Немецкий марш. Оба подпевают. Что это за игра? Трактирщик стал играть дальше, он бросил свой камешек в общую кучу, целую горсть камешков, скрепленных слюной, той, что склеивает паучью паутину.
— В газете писали про одного артиста, который поехал в Италию с мальчиком. Месяца на четыре.
— Ну и дела, — пробурчал Верзеле.
— И он схлопотал восемнадцать месяцев, этот артист. Поскольку завлек парнишку обманом, писала газета, с намерением лишить отца парнишки его имущества.
— Его имущества? — Верзеле глумливо засмеялся.
— Да, сопляк. Так было написано.
Появились крестьяне. «Привет, Трах», «Привет, Бертран», «Привет, Богтер», «Общий привет». Продудел рожок тележки с мороженым, я дал мальчику денег, он лизнул, я лизнул, трактирщик лизнул.
(Стойка, огромная, пузатая, была из никеля и мрамора, а по краям окантована охристым, муаровым и светло-голубым. Никто никогда не посмел на нее облокотиться, оставить на ней отпечатки пальцев. Мои родители сидят на раскаленной добела дюне, на которую море катит свои крутые пенные головы, бьет и толкает ее, обхватывает дюну с обеих сторон, намереваясь достать и поглотить тела людей, а среди них и двух моих братишек вместе с их лопатками и вишневыми бумажными шапочками. Море шуршит в кафе, где продается так много мороженого, что, кажется, его упоенно лижет все местное население. «Иди быстрей, — говорит мама, — и ни с кем не разговаривай». Кафе — это Луна-парк, каждому хочется еще и еще мороженого. Почему папа не пошел вместе со мной? Не захотел.
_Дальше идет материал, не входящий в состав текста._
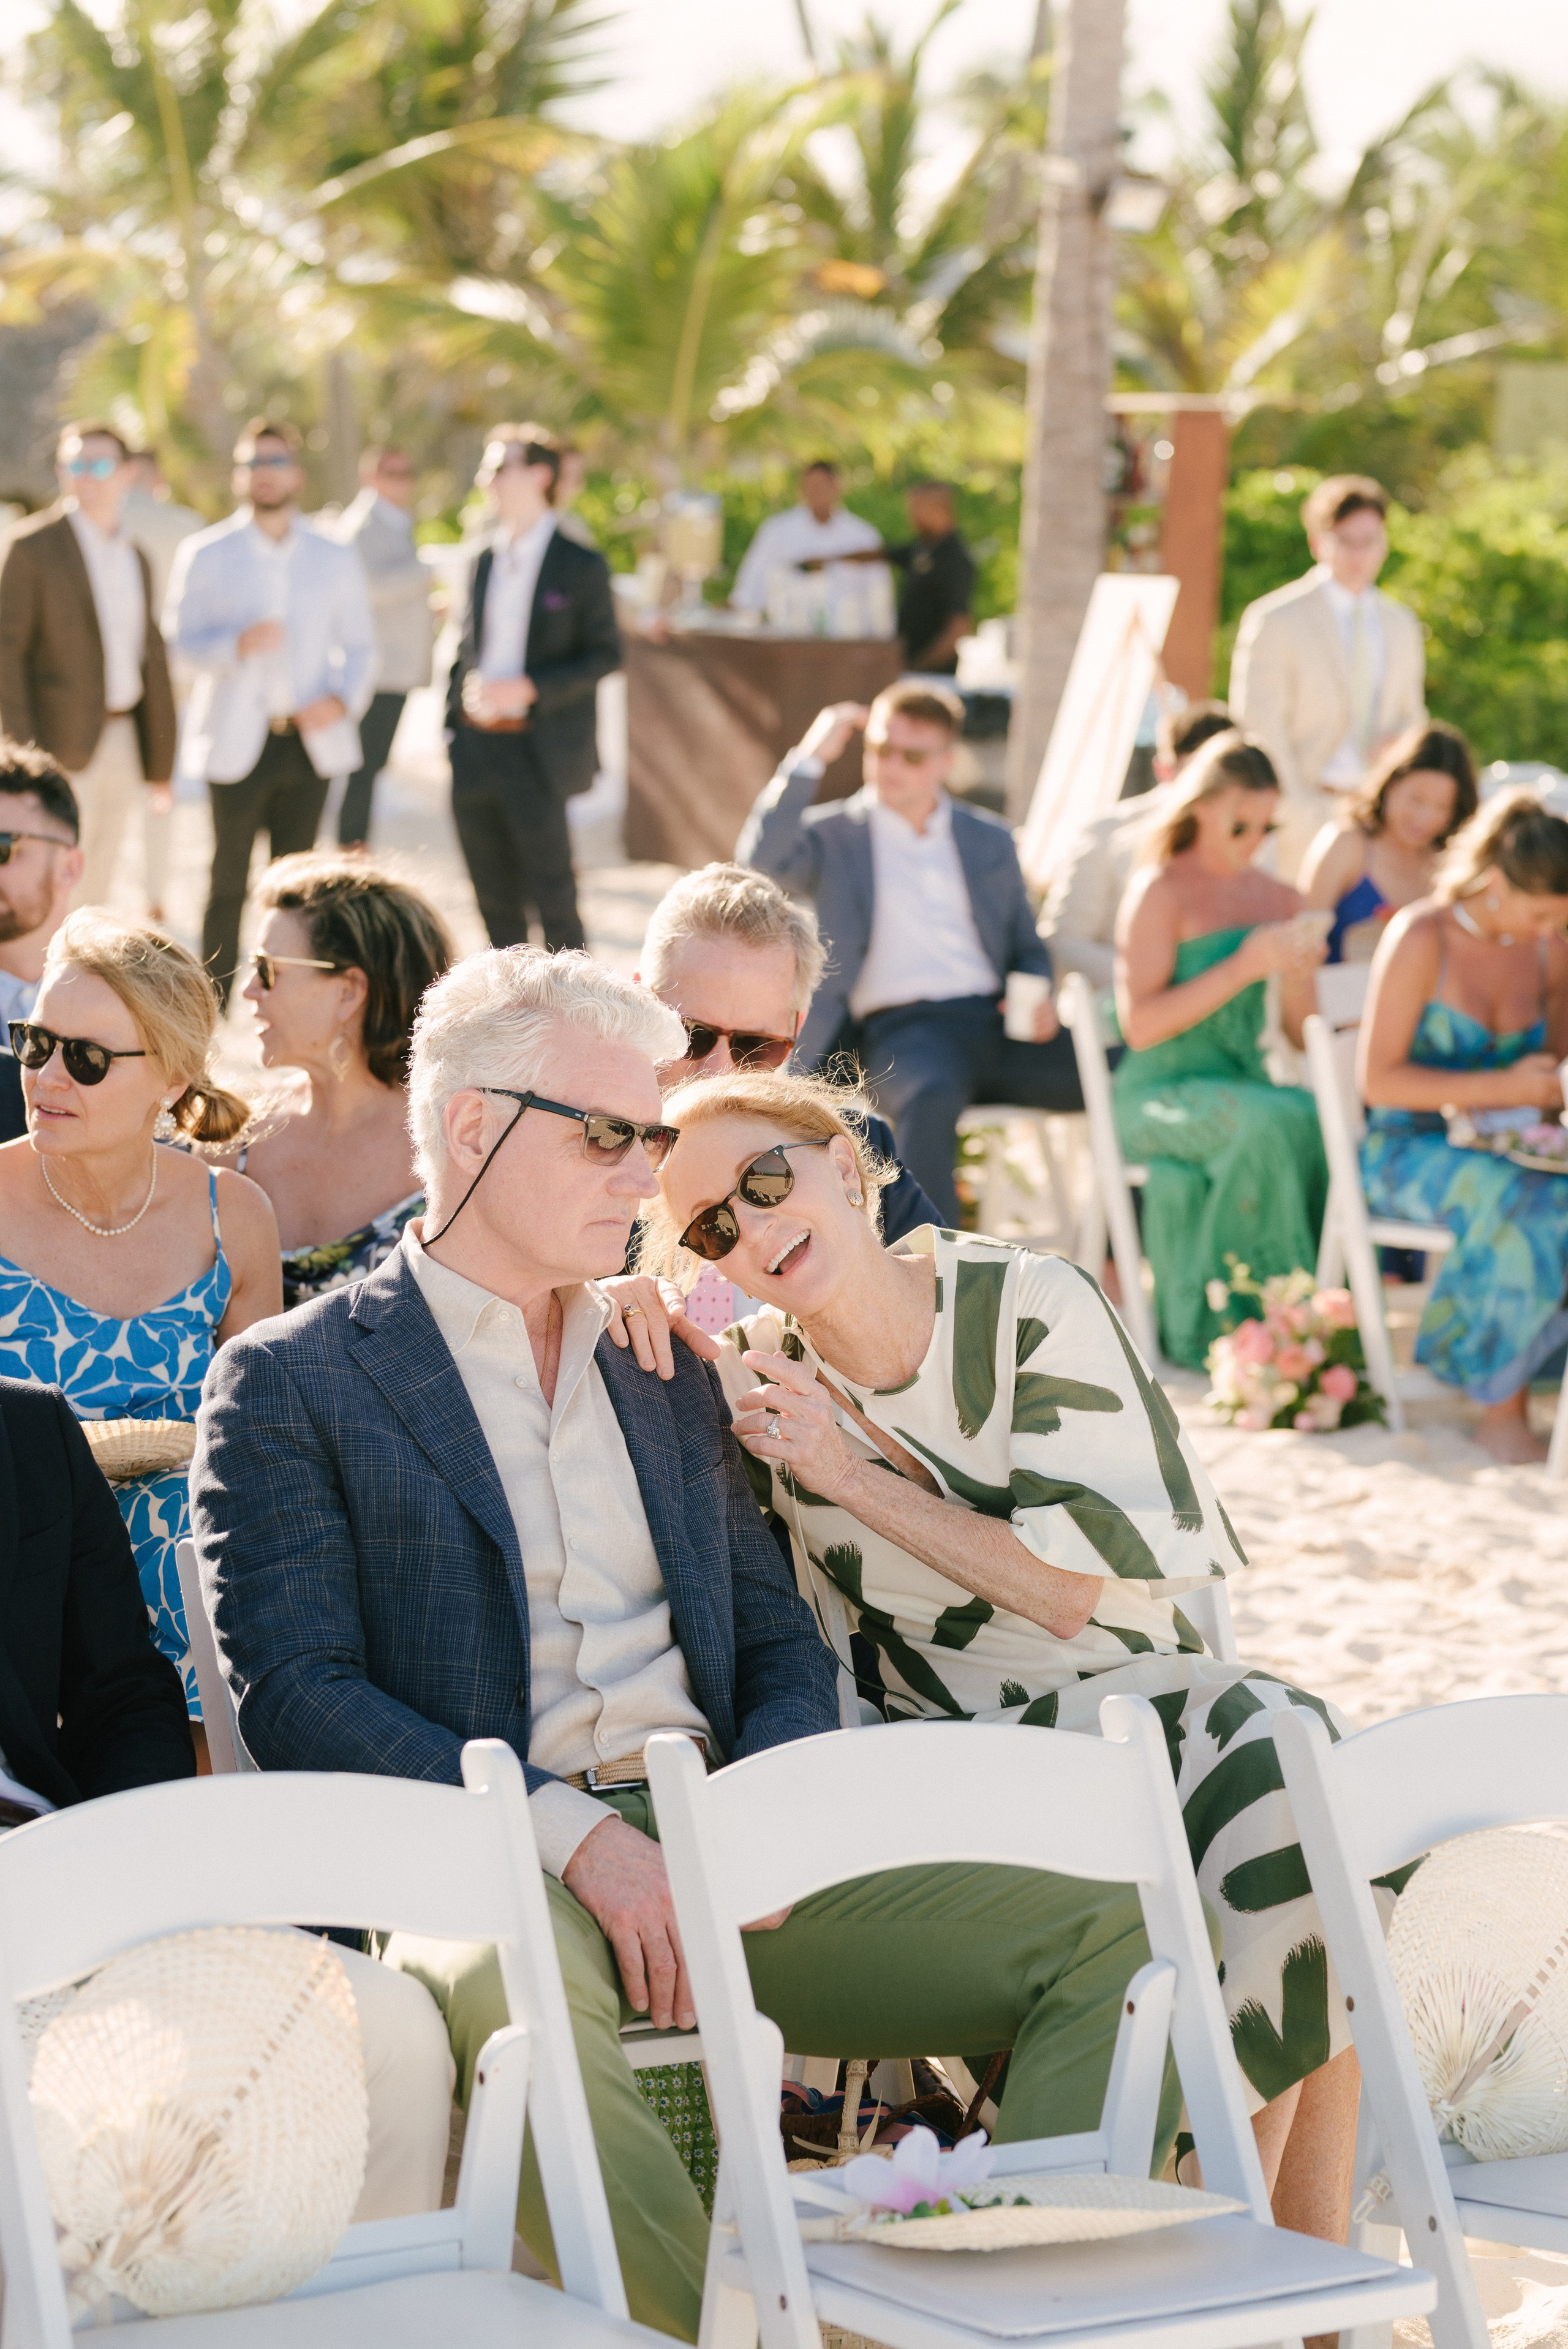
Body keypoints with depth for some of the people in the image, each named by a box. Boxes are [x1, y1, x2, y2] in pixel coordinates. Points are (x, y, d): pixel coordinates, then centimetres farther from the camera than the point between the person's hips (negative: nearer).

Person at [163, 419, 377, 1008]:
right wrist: (238, 644, -20)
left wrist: (344, 699, -8)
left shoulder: (336, 560, 12)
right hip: (236, 742, -2)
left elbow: (359, 646, 12)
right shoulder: (205, 555, 6)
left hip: (311, 738, 2)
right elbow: (183, 638, 0)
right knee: (228, 879, -3)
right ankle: (213, 1002, 3)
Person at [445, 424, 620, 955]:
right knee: (494, 896, 10)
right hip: (476, 747, 6)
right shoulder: (486, 560, 14)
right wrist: (455, 714, 3)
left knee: (552, 891, -3)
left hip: (536, 752, -6)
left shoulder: (581, 566, -4)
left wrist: (529, 689, -17)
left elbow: (605, 655, -6)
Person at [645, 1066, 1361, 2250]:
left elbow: (1075, 1589, -8)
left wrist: (853, 1478, -13)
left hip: (1141, 1696, 1)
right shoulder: (751, 1378, 1)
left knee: (1289, 1757, -32)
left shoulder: (1031, 1305, -4)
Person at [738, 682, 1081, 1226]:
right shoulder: (835, 835, 13)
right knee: (931, 1100, -41)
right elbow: (760, 858, -8)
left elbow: (1027, 945, 28)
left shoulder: (989, 839, 24)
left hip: (995, 1020, 4)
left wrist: (1038, 992, 5)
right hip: (901, 1027, -4)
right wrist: (811, 757, -8)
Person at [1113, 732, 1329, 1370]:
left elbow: (1301, 1031, 14)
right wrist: (1246, 967, -19)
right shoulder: (1160, 893, -4)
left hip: (1243, 1087, 5)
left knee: (1323, 1117, -28)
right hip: (1158, 1095, -5)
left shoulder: (1277, 900, 15)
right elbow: (1140, 1025, -14)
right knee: (1269, 1122, -36)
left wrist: (1300, 976, -9)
Отсюда, из необъятной стеклянной клетки, я не вижу его, но он сидит на том же самом месте, позади зарослей кустарника, с засученными брючинами, белыми ногами и красной физиономией. Шесть девушек на роликах замирают перед стойкой, перебирая своими страшными металлическими ногами, рядом со мной, передо мной, они гораздо выше меня, они держат равновесие, раскинув руки, словно крылья. Стойка на уровне моих глаз. Я протягиваю руку с зажатой в ней однофранковой монетой. Если эту монету положить под листок бумаги и потереть карандашом, на бумаге отпечатается черное изображение с двумя змеями, потом его можно вырезать и приклеить в тетрадку, у меня заполнено ими уже много страниц. За стойкой меня не слышат.
— Пожалуйста, мороженое, мадам.
«Минуточку, мальчик». Все лижут свое мороженое, все, кроме меня. Всем накладывает эта грозная женщина на клетчатые вафельки желтоватые, сахарные, холодные, липкие, пухлые шарики. Всем, только не мне.
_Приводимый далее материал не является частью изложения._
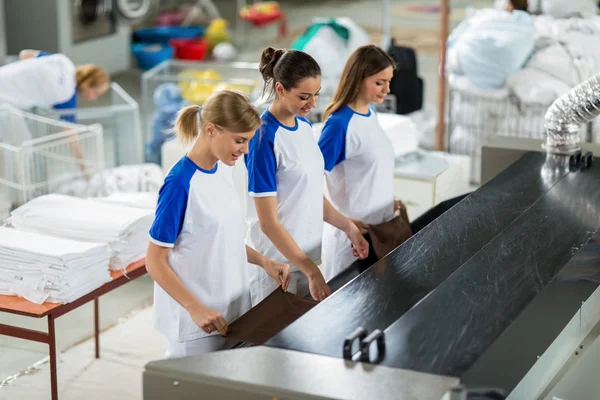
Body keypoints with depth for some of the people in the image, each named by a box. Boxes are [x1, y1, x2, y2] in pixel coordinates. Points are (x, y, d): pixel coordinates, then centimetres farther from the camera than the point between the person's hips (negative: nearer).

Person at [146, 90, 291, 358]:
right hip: (196, 323, -7)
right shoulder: (180, 183, -20)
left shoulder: (224, 169, 3)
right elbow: (155, 261, -16)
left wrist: (263, 262, 3)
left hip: (231, 310, 7)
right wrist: (196, 309, -24)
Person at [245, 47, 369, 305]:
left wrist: (349, 227, 3)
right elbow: (268, 222, -20)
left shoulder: (304, 125, 4)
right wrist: (312, 271, -22)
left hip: (305, 253, 7)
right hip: (276, 263, -7)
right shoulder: (264, 138, -20)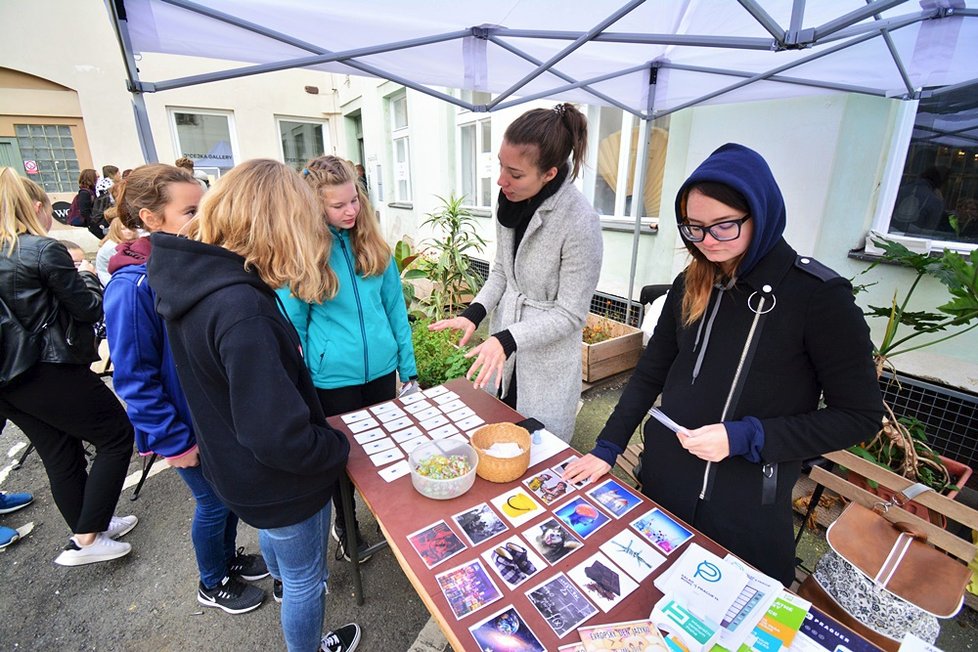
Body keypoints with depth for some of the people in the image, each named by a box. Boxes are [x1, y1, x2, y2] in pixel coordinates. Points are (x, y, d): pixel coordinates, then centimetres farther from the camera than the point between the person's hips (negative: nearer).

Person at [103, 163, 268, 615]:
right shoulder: (133, 286, -24)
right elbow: (134, 379, -19)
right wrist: (174, 442, -16)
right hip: (189, 427, -6)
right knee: (213, 503, 14)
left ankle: (228, 557, 50)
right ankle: (213, 585, 42)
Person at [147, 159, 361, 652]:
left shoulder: (192, 277, -9)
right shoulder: (242, 311, -37)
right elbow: (281, 439, -34)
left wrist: (282, 352, 2)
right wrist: (339, 448, -17)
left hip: (233, 462, 10)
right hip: (282, 480, -9)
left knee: (272, 535, 38)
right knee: (306, 579, 20)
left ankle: (284, 585, 69)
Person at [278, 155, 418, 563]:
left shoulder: (373, 244, -1)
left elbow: (394, 305, 4)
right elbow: (293, 325, -6)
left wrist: (408, 368, 4)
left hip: (382, 368, 3)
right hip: (333, 378, -3)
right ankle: (344, 525, 45)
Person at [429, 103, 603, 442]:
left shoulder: (579, 222, -25)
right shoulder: (511, 201, -6)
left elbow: (570, 314, -19)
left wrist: (507, 340, -28)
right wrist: (474, 313, -7)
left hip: (547, 361, -6)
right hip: (505, 349, 6)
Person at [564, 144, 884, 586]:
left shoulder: (818, 295, -15)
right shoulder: (690, 285, -2)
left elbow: (859, 416, -10)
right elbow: (650, 374, 3)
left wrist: (743, 438, -21)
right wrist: (607, 448, -2)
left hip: (748, 504, -4)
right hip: (663, 481, 5)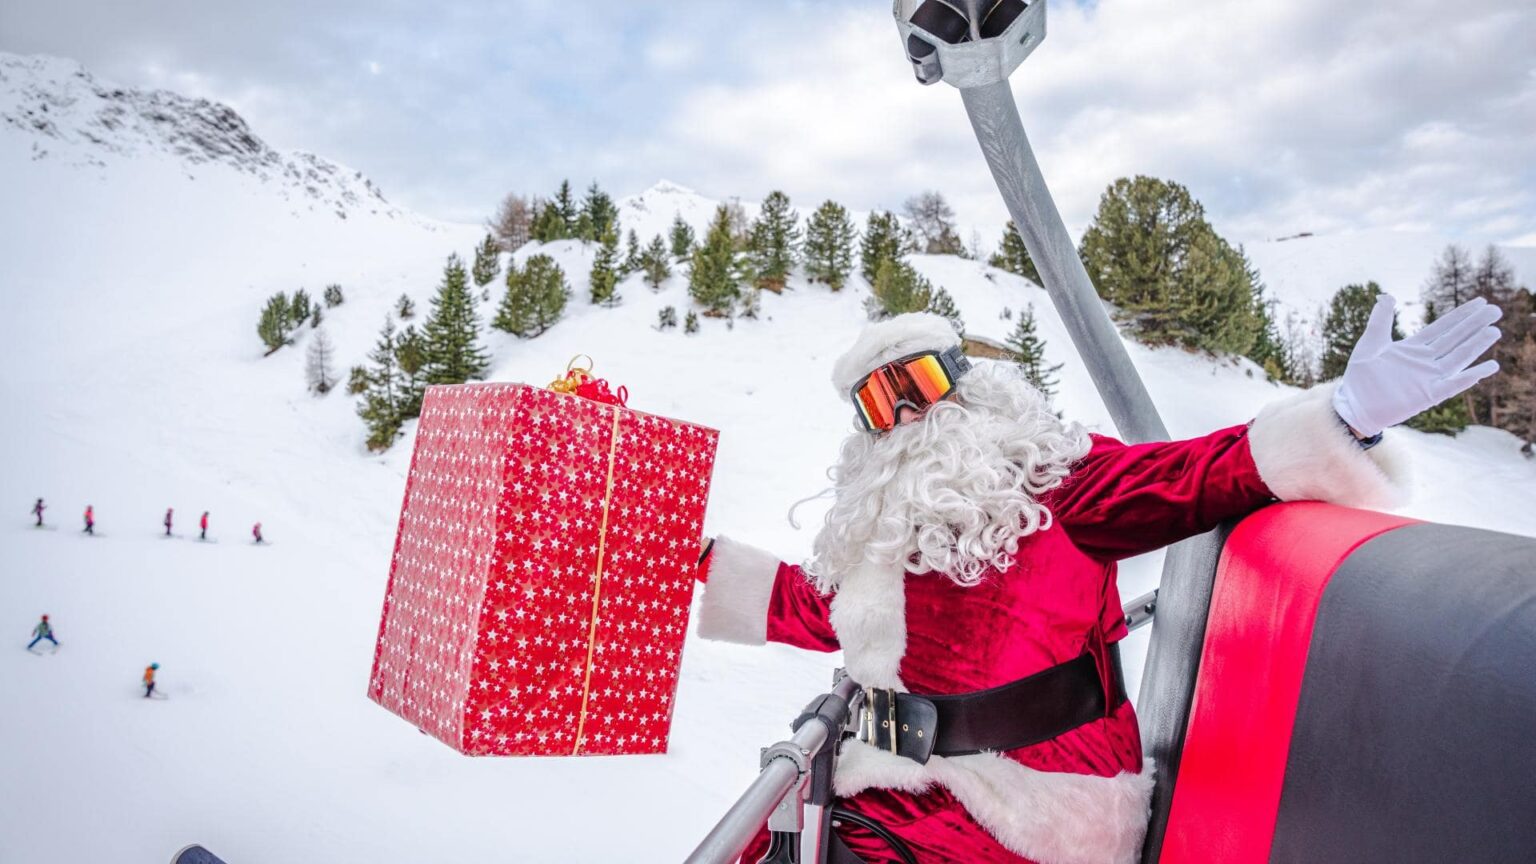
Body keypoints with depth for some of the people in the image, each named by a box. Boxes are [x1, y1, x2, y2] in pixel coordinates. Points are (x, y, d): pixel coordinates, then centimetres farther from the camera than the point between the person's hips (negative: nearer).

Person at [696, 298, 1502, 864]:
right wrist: (707, 559, 23)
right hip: (901, 781, 6)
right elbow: (815, 609, 25)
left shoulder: (1050, 477, -5)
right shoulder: (878, 519, 12)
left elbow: (1180, 480, -16)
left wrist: (1343, 418, -30)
— Пожалуйста, мороженое, мадам.
— На сколько?
— На один франк, мадам.
Она вынимает своей лопаточкой неровные шарики, зажимает их между двумя вафлями и протягивает кому-то, кто стоит за мной, — через мою голову. Девушки на роликах уехали, здоровенный полицейский лижет четырехцветное мороженое.
— Ну так что, мальчик, на сколько?
— На один франк, мадам.
На ней были ледяные одежды, ледяной ветер гулял над стойкой, у нее были красные ледяные пальцы, и, увидев меня одного, она затараторила на языке, которого я никогда раньше не слышал: Полонез — ваниль — мокко — шокола — сорбе — фисташ — меринк — фрамбуаз.
— Я не знаю, мадам.
Я никогда не пойму этот язык, я показал ей на исходящую ледяным паром зеленую массу в баке, но она что-то опять крикнула на том же языке, и я побежал, так быстро, как только мог, — через широко распахнутые двери в пронзительную жару улицы, я плакал.)